Extract every line from the rows below, copying each one word for word.

▶ Extracted data
# # #

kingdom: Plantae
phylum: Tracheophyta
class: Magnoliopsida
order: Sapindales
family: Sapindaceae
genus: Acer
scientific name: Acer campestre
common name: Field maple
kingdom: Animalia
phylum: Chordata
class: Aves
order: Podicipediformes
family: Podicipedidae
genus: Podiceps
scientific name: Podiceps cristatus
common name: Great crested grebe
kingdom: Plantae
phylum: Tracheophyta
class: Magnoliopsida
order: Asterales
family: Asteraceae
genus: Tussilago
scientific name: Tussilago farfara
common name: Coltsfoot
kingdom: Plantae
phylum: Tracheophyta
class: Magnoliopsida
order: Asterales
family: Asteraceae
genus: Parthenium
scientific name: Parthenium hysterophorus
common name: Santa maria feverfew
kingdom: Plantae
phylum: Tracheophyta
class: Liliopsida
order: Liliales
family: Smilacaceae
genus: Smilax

# # #

▶ Solution for this problem
kingdom: Plantae
phylum: Tracheophyta
class: Magnoliopsida
order: Sapindales
family: Sapindaceae
genus: Acer
scientific name: Acer campestre
common name: Field maple
kingdom: Animalia
phylum: Chordata
class: Aves
order: Podicipediformes
family: Podicipedidae
genus: Podiceps
scientific name: Podiceps cristatus
common name: Great crested grebe
kingdom: Plantae
phylum: Tracheophyta
class: Magnoliopsida
order: Asterales
family: Asteraceae
genus: Tussilago
scientific name: Tussilago farfara
common name: Coltsfoot
kingdom: Plantae
phylum: Tracheophyta
class: Magnoliopsida
order: Asterales
family: Asteraceae
genus: Parthenium
scientific name: Parthenium hysterophorus
common name: Santa maria feverfew
kingdom: Plantae
phylum: Tracheophyta
class: Liliopsida
order: Liliales
family: Smilacaceae
genus: Smilax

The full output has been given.